TRY IT:
With the pictures removed, write out the data below exactly.

DATA SHOWN below:

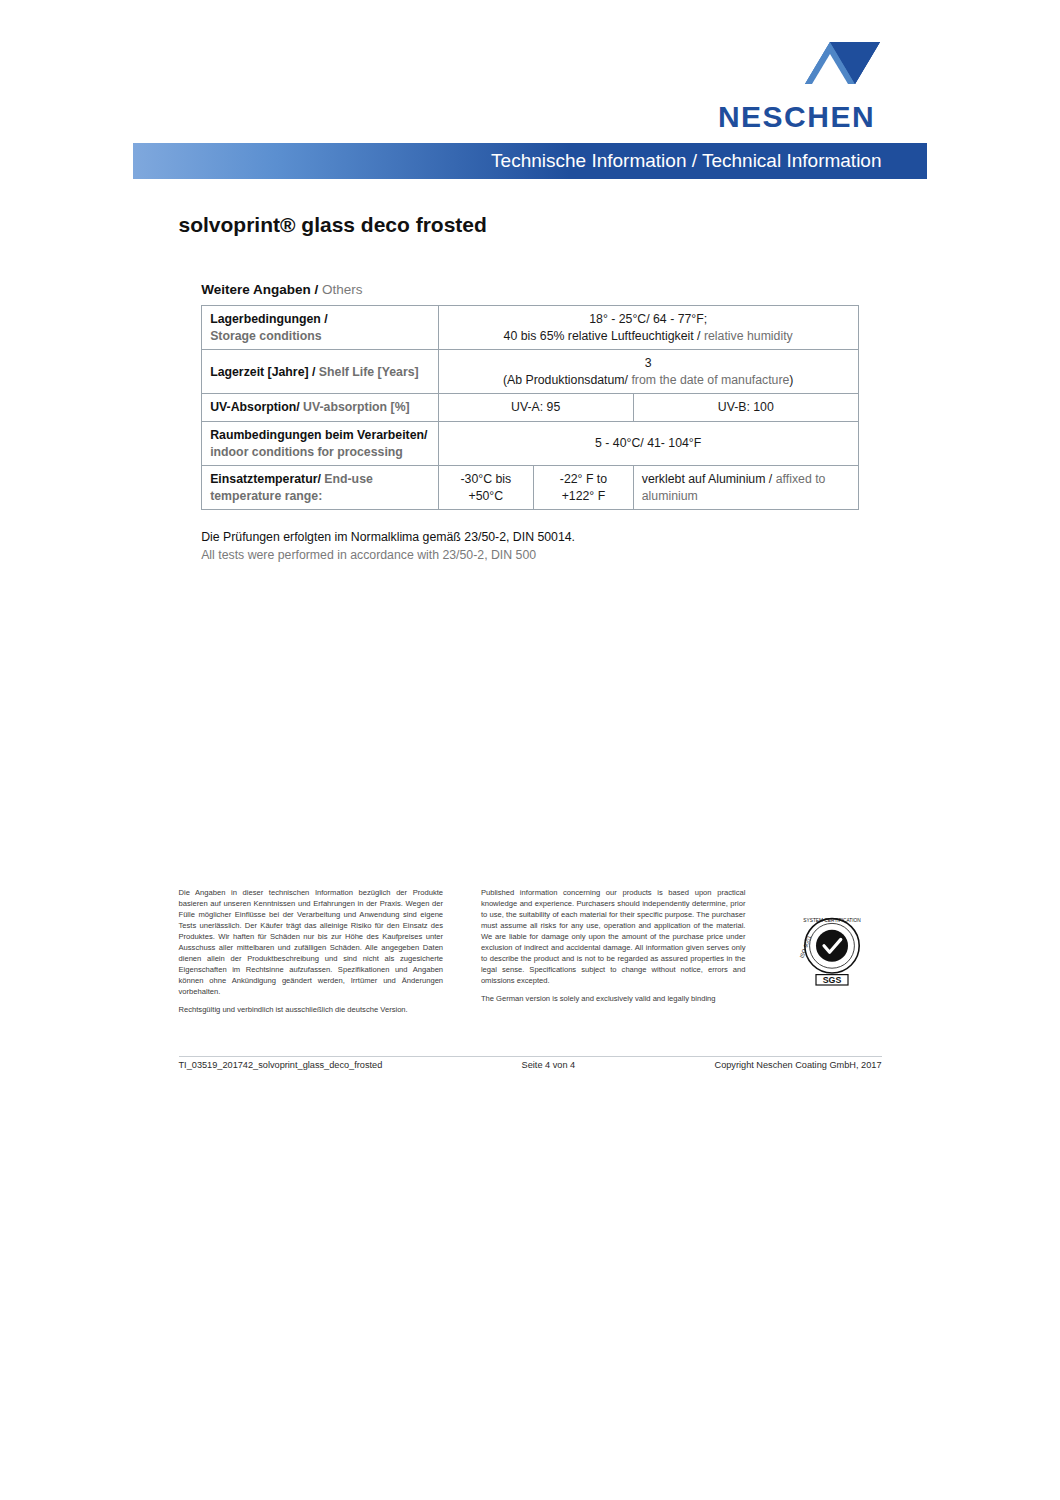NESCHEN
Technische Information / Technical Information
solvoprint® glass deco frosted
Weitere Angaben / Others
| Lagerbedingungen / Storage conditions | 18° - 25°C/ 64 - 77°F; 40 bis 65% relative Luftfeuchtigkeit / relative humidity |
| Lagerzeit [Jahre] / Shelf Life [Years] | 3 (Ab Produktionsdatum/ from the date of manufacture ) |
| UV-Absorption/ UV-absorption [%] | UV-A: 95 | UV-B: 100 |
| Raumbedingungen beim Verarbeiten/ indoor conditions for processing | 5 - 40°C/ 41- 104°F |
| Einsatztemperatur/ End-use temperature range: | -30°C bis +50°C | -22° F to +122° F | verklebt auf Aluminium / affixed to aluminium |
Die Prüfungen erfolgten im Normalklima gemäß 23/50-2, DIN 50014.
All tests were performed in accordance with 23/50-2, DIN 500
Die Angaben in dieser technischen Information bezüglich der Produkte basieren auf unseren Kenntnissen und Erfahrungen in der Praxis. Wegen der Fülle möglicher Einflüsse bei der Verarbeitung und Anwendung sind eigene Tests unerlässlich. Der Käufer trägt das alleinige Risiko für den Einsatz des Produktes. Wir haften für Schäden nur bis zur Höhe des Kaufpreises unter Ausschuss aller mittelbaren und zufälligen Schäden. Alle angegeben Daten dienen allein der Produktbeschreibung und sind nicht als zugesicherte Eigenschaften im Rechtsinne aufzufassen. Spezifikationen und Angaben können ohne Ankündigung geändert werden, Irrtümer und Änderungen vorbehalten.
Rechtsgültig und verbindlich ist ausschließlich die deutsche Version.
Published information concerning our products is based upon practical knowledge and experience. Purchasers should independently determine, prior to use, the suitability of each material for their specific purpose. The purchaser must assume all risks for any use, operation and application of the material. We are liable for damage only upon the amount of the purchase price under exclusion of indirect and accidental damage. All information given serves only to describe the product and is not to be regarded as assured properties in the legal sense. Specifications subject to change without notice, errors and omissions excepted.
The German version is solely and exclusively valid and legally binding
SYSTEM CERTIFICATION ISO 9001 SGS
TI_03519_201742_solvoprint_glass_deco_frosted
Seite 4 von 4
Copyright Neschen Coating GmbH, 2017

End of DATA SHOWN.

ANSWER SECTION:
NESCHEN
Technische Information / Technical Information
solvoprint® glass deco frosted
Weitere Angaben / Others
| Lagerbedingungen / Storage conditions | 18° - 25°C/ 64 - 77°F; 40 bis 65% relative Luftfeuchtigkeit / relative humidity |
| Lagerzeit [Jahre] / Shelf Life [Years] | 3 (Ab Produktionsdatum/ from the date of manufacture ) |
| UV-Absorption/ UV-absorption [%] | UV-A: 95 | UV-B: 100 |
| Raumbedingungen beim Verarbeiten/ indoor conditions for processing | 5 - 40°C/ 41- 104°F |
| Einsatztemperatur/ End-use temperature range: | -30°C bis +50°C | -22° F to +122° F | verklebt auf Aluminium / affixed to aluminium |
Die Prüfungen erfolgten im Normalklima gemäß 23/50-2, DIN 50014.
All tests were performed in accordance with 23/50-2, DIN 500
Die Angaben in dieser technischen Information bezüglich der Produkte basieren auf unseren Kenntnissen und Erfahrungen in der Praxis. Wegen der Fülle möglicher Einflüsse bei der Verarbeitung und Anwendung sind eigene Tests unerlässlich. Der Käufer trägt das alleinige Risiko für den Einsatz des Produktes. Wir haften für Schäden nur bis zur Höhe des Kaufpreises unter Ausschuss aller mittelbaren und zufälligen Schäden. Alle angegeben Daten dienen allein der Produktbeschreibung und sind nicht als zugesicherte Eigenschaften im Rechtsinne aufzufassen. Spezifikationen und Angaben können ohne Ankündigung geändert werden, Irrtümer und Änderungen vorbehalten.
Rechtsgültig und verbindlich ist ausschließlich die deutsche Version.
Published information concerning our products is based upon practical knowledge and experience. Purchasers should independently determine, prior to use, the suitability of each material for their specific purpose. The purchaser must assume all risks for any use, operation and application of the material. We are liable for damage only upon the amount of the purchase price under exclusion of indirect and accidental damage. All information given serves only to describe the product and is not to be regarded as assured properties in the legal sense. Specifications subject to change without notice, errors and omissions excepted.
The German version is solely and exclusively valid and legally binding
SYSTEM CERTIFICATION ISO 9001 SGS
TI_03519_201742_solvoprint_glass_deco_frosted
Seite 4 von 4
Copyright Neschen Coating GmbH, 2017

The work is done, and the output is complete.